3. B. Altman and Company

illustration of B. Altman
B. Altman and Company. Image in the public domain via Wikimedia user Taterian

Founded in 1865 by Benjamin Altman, known today for donating his art collection to the Metropolitan Museum of Art upon his death, B. Altman and Company was a luxury department store and chain. The company began operating out of the East Village at 10th Street and Third Avenue before relocating to 621 Sixth Avenue into a neo-Grec building designed by David and John Jardine. By 1906, B. Altman and Company had opened its flagship location at 34th Street and Fifth Avenue — becoming the first big department store to move from the highly popular “Ladies Mile” shopping district to Fifth Avenue. Designed by Trowbridge & Livingston in an Italian Renaissance style, the new building was created to blend in with surrounding palatial mansions. B. Altman and Company also came to be one of the first American department stores to open out-of-town branches in suburban settings, including Pennsylvania, New Jersey, and Ohio.

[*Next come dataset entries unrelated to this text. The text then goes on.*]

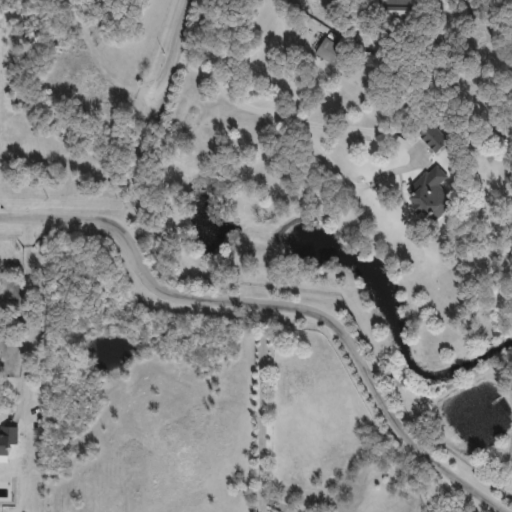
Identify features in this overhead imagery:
building: (397, 12)
road: (178, 51)
building: (329, 51)
building: (329, 53)
road: (110, 57)
road: (241, 94)
building: (429, 136)
building: (430, 139)
road: (415, 152)
building: (428, 193)
building: (428, 196)
road: (81, 220)
road: (26, 316)
road: (346, 341)
road: (261, 409)
building: (7, 444)
building: (7, 446)
road: (500, 511)
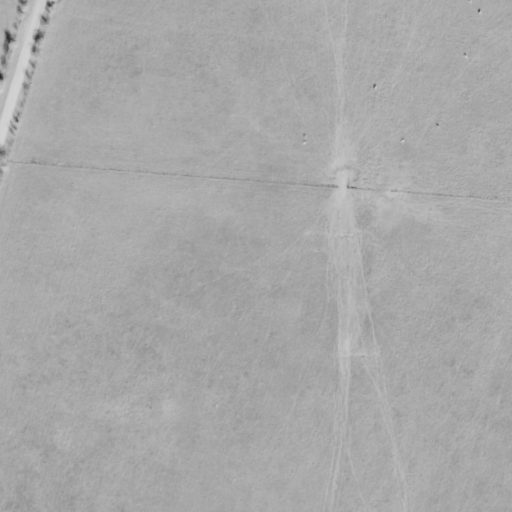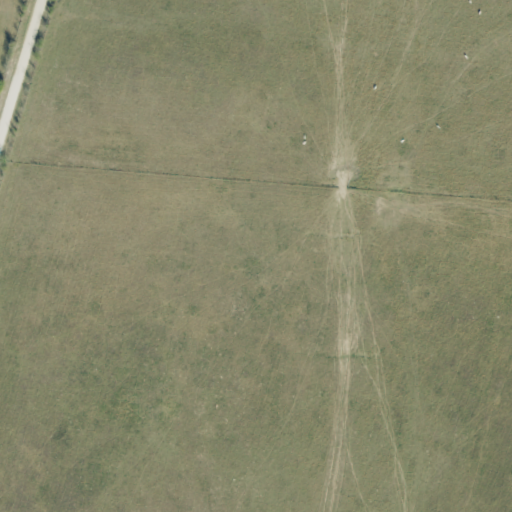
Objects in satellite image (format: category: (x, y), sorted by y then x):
road: (20, 71)
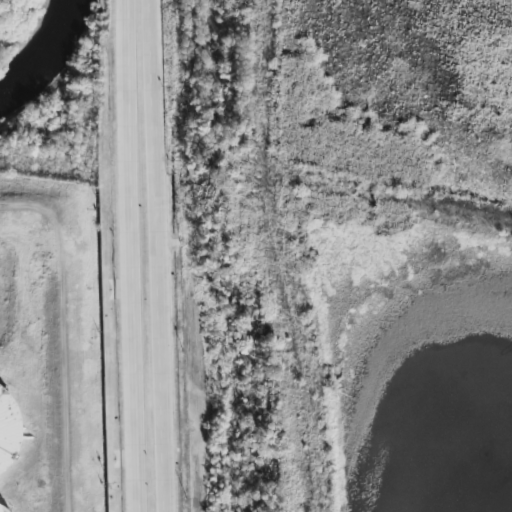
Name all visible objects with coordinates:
river: (42, 57)
road: (130, 256)
road: (155, 256)
road: (66, 329)
road: (40, 408)
building: (7, 429)
building: (1, 510)
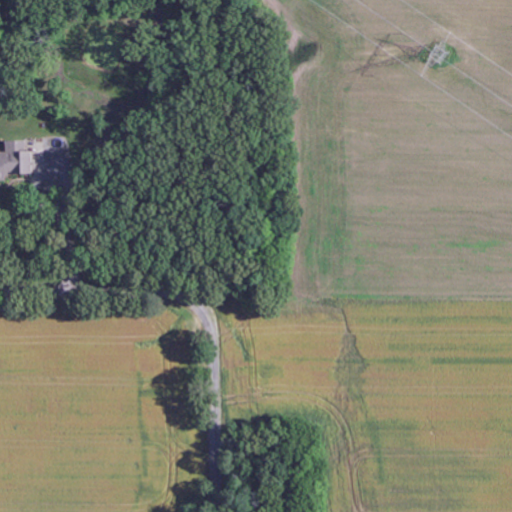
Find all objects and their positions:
power tower: (434, 47)
building: (16, 160)
road: (200, 311)
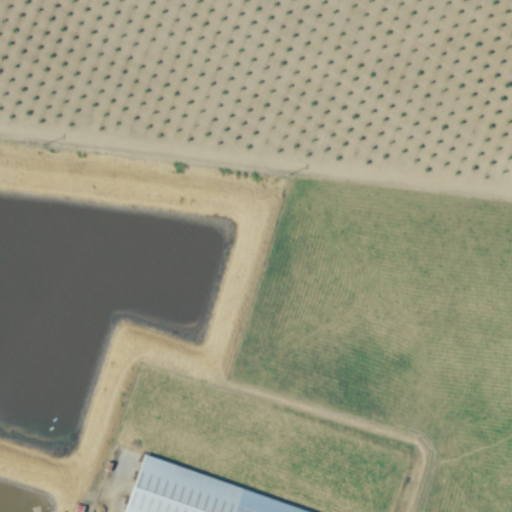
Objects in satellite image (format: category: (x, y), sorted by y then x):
crop: (255, 256)
building: (194, 493)
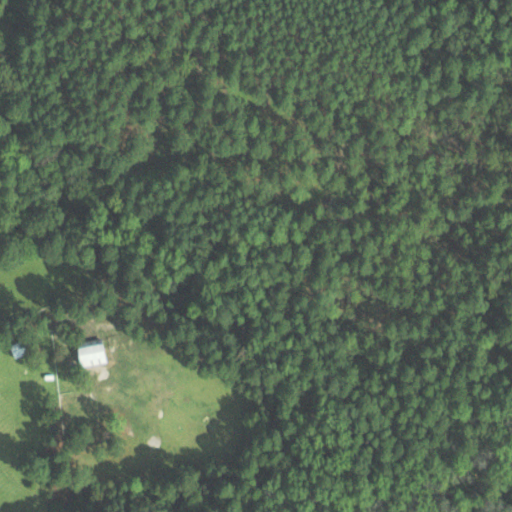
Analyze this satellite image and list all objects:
building: (88, 351)
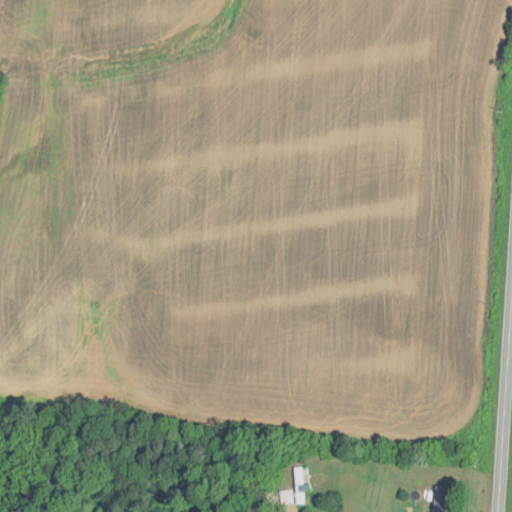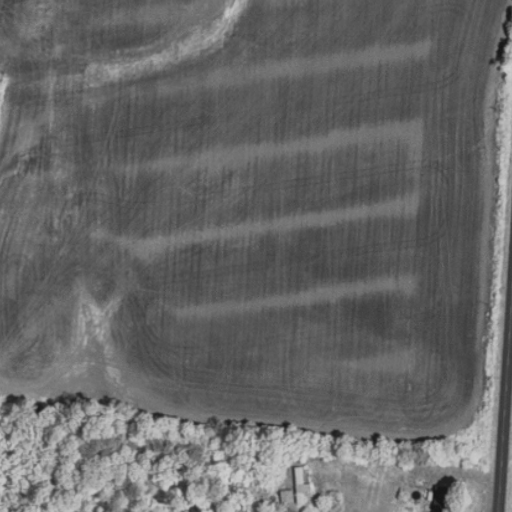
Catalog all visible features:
road: (505, 405)
building: (299, 485)
building: (285, 497)
building: (441, 499)
road: (294, 510)
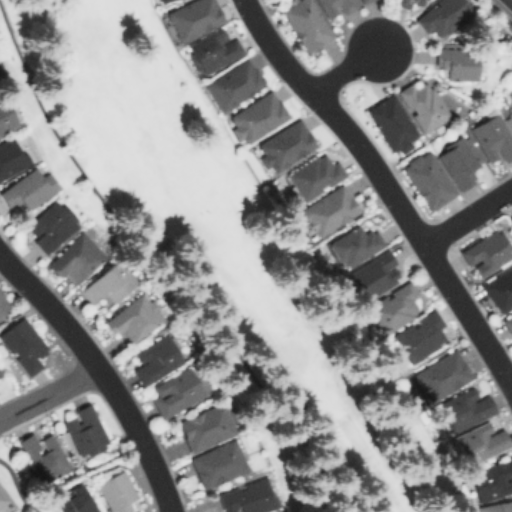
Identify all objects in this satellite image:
building: (160, 0)
building: (361, 0)
road: (511, 0)
building: (406, 2)
building: (335, 7)
building: (443, 16)
building: (193, 17)
building: (305, 23)
building: (212, 50)
building: (459, 62)
road: (344, 70)
building: (232, 83)
building: (511, 102)
building: (423, 104)
building: (5, 116)
building: (257, 116)
building: (390, 123)
building: (492, 136)
building: (283, 145)
building: (11, 156)
building: (457, 161)
building: (315, 175)
building: (427, 179)
building: (27, 189)
road: (386, 189)
building: (329, 210)
road: (467, 215)
building: (51, 224)
building: (354, 244)
building: (486, 251)
park: (216, 253)
building: (75, 258)
road: (159, 274)
building: (374, 274)
building: (108, 283)
building: (499, 288)
building: (3, 301)
building: (393, 307)
building: (134, 317)
building: (507, 322)
building: (419, 336)
building: (22, 344)
building: (155, 358)
road: (100, 371)
building: (443, 373)
road: (48, 390)
building: (175, 391)
building: (464, 408)
building: (205, 426)
building: (83, 429)
building: (478, 441)
building: (43, 455)
building: (217, 463)
building: (491, 478)
building: (115, 491)
building: (248, 496)
building: (2, 498)
building: (73, 499)
building: (494, 506)
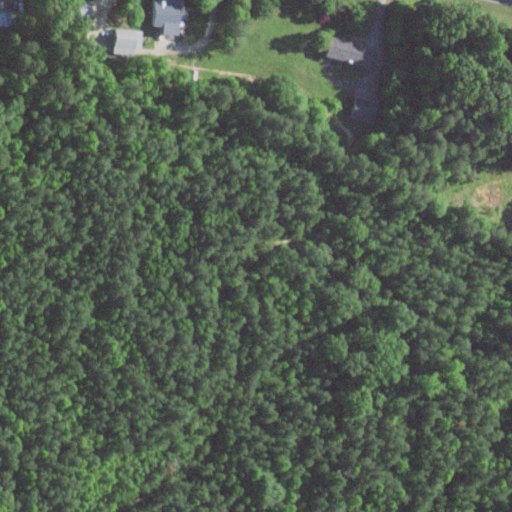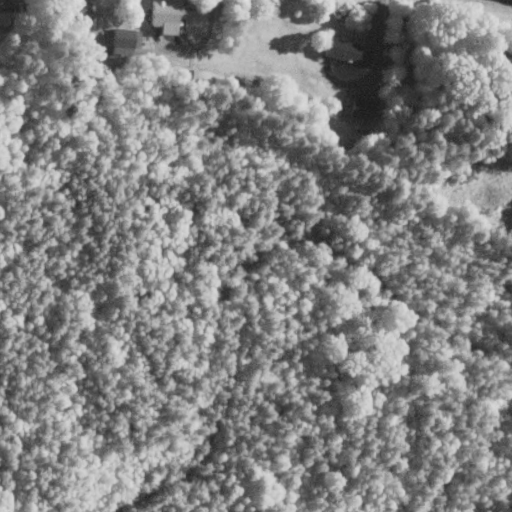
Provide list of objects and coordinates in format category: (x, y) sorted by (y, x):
road: (510, 0)
road: (102, 5)
building: (80, 9)
building: (161, 15)
road: (377, 32)
building: (123, 41)
road: (202, 41)
building: (343, 52)
building: (360, 109)
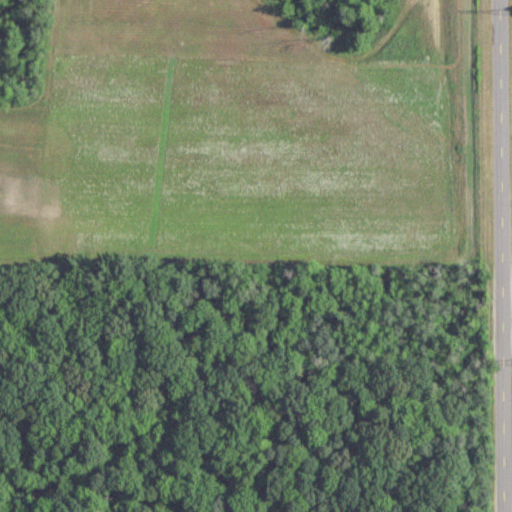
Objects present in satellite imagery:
road: (502, 255)
road: (507, 275)
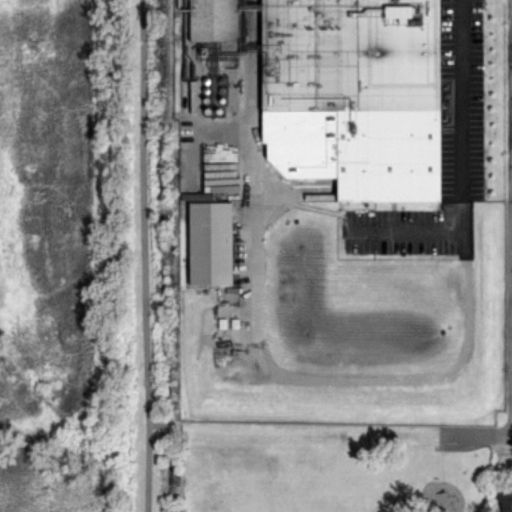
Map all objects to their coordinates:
building: (348, 81)
road: (461, 168)
road: (510, 218)
building: (211, 242)
road: (144, 255)
road: (472, 436)
park: (329, 470)
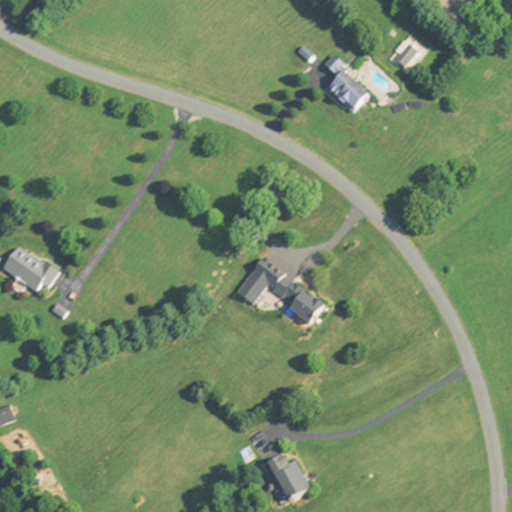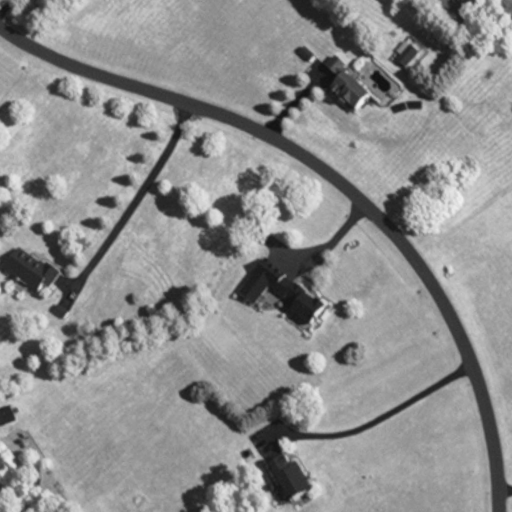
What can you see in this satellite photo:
road: (5, 5)
building: (414, 54)
building: (353, 90)
road: (339, 182)
road: (136, 200)
road: (328, 241)
building: (38, 272)
building: (289, 294)
road: (394, 415)
building: (12, 417)
building: (299, 481)
road: (502, 492)
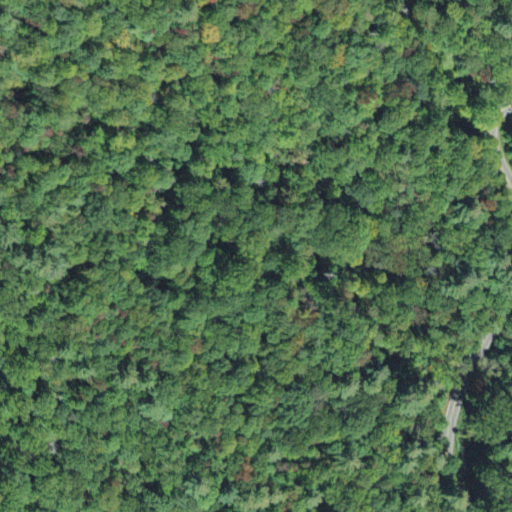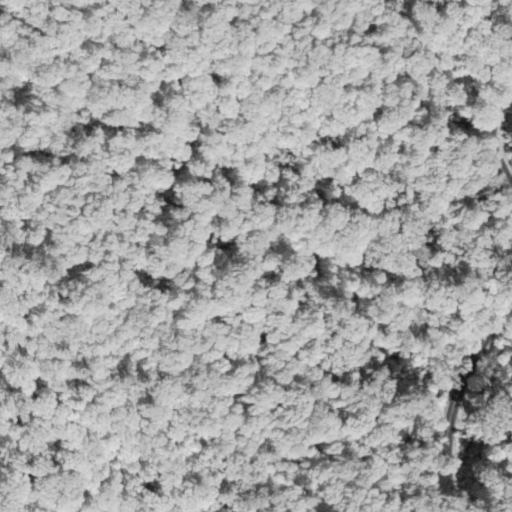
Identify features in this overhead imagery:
road: (503, 310)
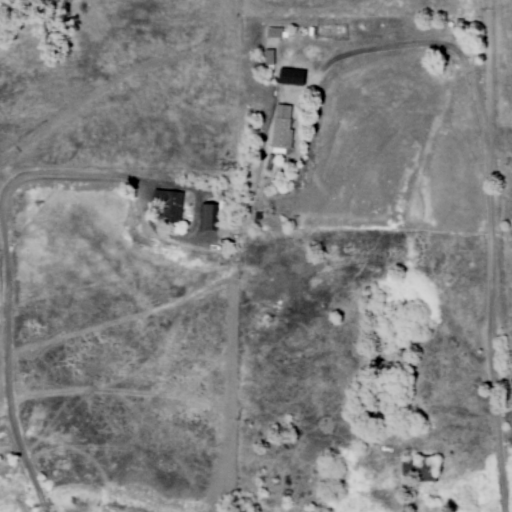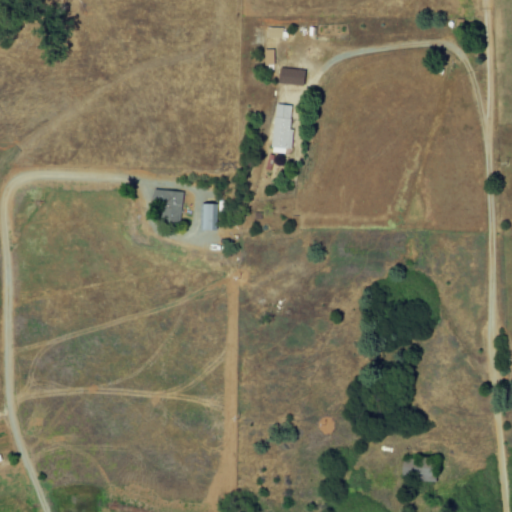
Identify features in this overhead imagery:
building: (267, 57)
building: (290, 76)
building: (281, 127)
building: (166, 206)
building: (205, 217)
road: (486, 219)
road: (0, 272)
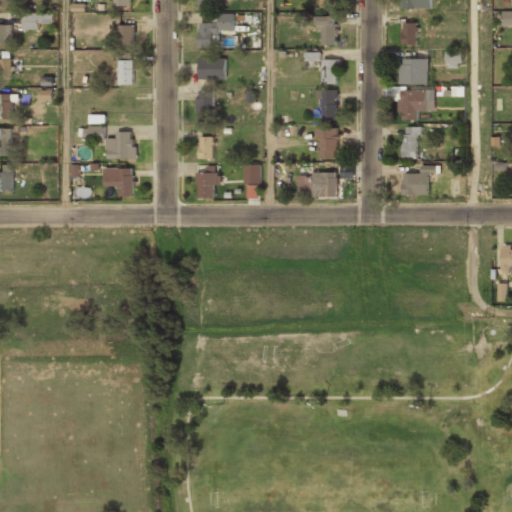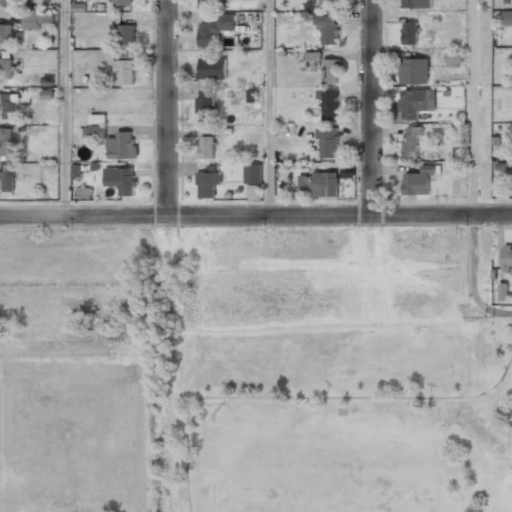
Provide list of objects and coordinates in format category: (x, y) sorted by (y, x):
building: (123, 2)
building: (6, 3)
building: (8, 3)
building: (121, 3)
building: (206, 3)
building: (328, 3)
building: (416, 3)
building: (204, 4)
building: (327, 4)
building: (416, 4)
building: (308, 17)
building: (507, 18)
building: (507, 18)
building: (35, 19)
building: (36, 19)
building: (214, 29)
building: (215, 29)
building: (327, 29)
building: (326, 30)
building: (6, 33)
building: (409, 33)
building: (5, 34)
building: (409, 34)
building: (126, 35)
building: (126, 36)
building: (313, 56)
building: (454, 58)
building: (453, 59)
building: (5, 68)
building: (125, 68)
building: (211, 68)
building: (212, 68)
building: (5, 69)
building: (328, 71)
building: (330, 71)
building: (413, 71)
building: (414, 71)
building: (126, 72)
building: (411, 101)
building: (328, 103)
building: (411, 103)
building: (205, 105)
building: (328, 105)
building: (6, 106)
building: (205, 106)
road: (473, 106)
building: (6, 107)
road: (166, 107)
road: (268, 107)
road: (368, 107)
road: (63, 108)
building: (94, 133)
building: (328, 141)
building: (411, 141)
building: (5, 142)
building: (410, 142)
building: (5, 143)
building: (327, 143)
building: (121, 146)
building: (122, 146)
building: (207, 147)
building: (205, 148)
building: (252, 173)
building: (6, 178)
building: (6, 180)
building: (120, 180)
building: (251, 180)
building: (119, 182)
building: (207, 182)
building: (318, 184)
building: (415, 184)
building: (207, 185)
building: (324, 185)
building: (253, 191)
road: (256, 215)
building: (506, 258)
building: (506, 258)
building: (502, 292)
power tower: (485, 314)
park: (329, 373)
road: (305, 397)
park: (322, 470)
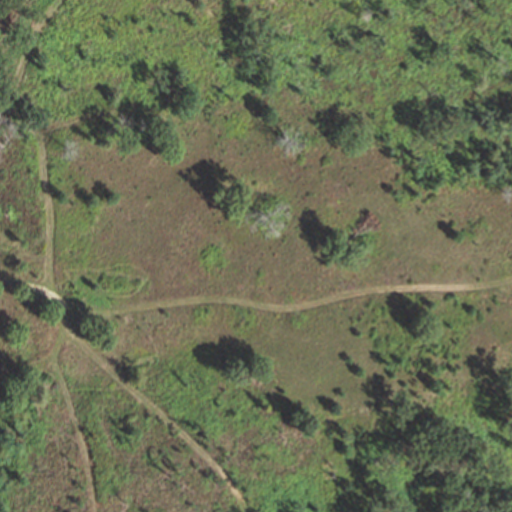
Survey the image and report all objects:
road: (30, 7)
park: (256, 255)
road: (286, 311)
road: (93, 474)
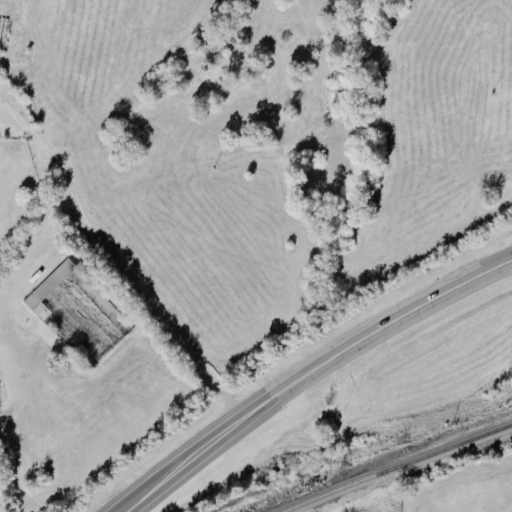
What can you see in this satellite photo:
road: (130, 276)
building: (49, 288)
road: (308, 373)
railway: (394, 468)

The downfall of B. Altman began in 1987 when the Australian real estate development company L. J. Hooker and its chief executive officer George Herscu purchased the company’s controlling interest. Herscu then used this interest to build extravagant but poorly located shopping centers across the country, eventually causing B. Altman to file for bankruptcy in August 1989. By the end of 1990, all of the company’s branches were shuttered.

B. Altman’s Manhattan location remained abandoned until 1996, when the exterior was restored by Hardy Holzman Pfeiffer and the interior reconfigured by Gwathmey Siegel & Associates. Today, the building’s Fifth Avenue side is used by the City University of New York’s Graduate Center, and the Madison Avenue side was once used by the New York Public Library’s Science, Industry, and Business Library. For fans of the hit television series The Marvelous Mrs. Maisel, the store is featured when Midge Maisel takes a job on the shop floor.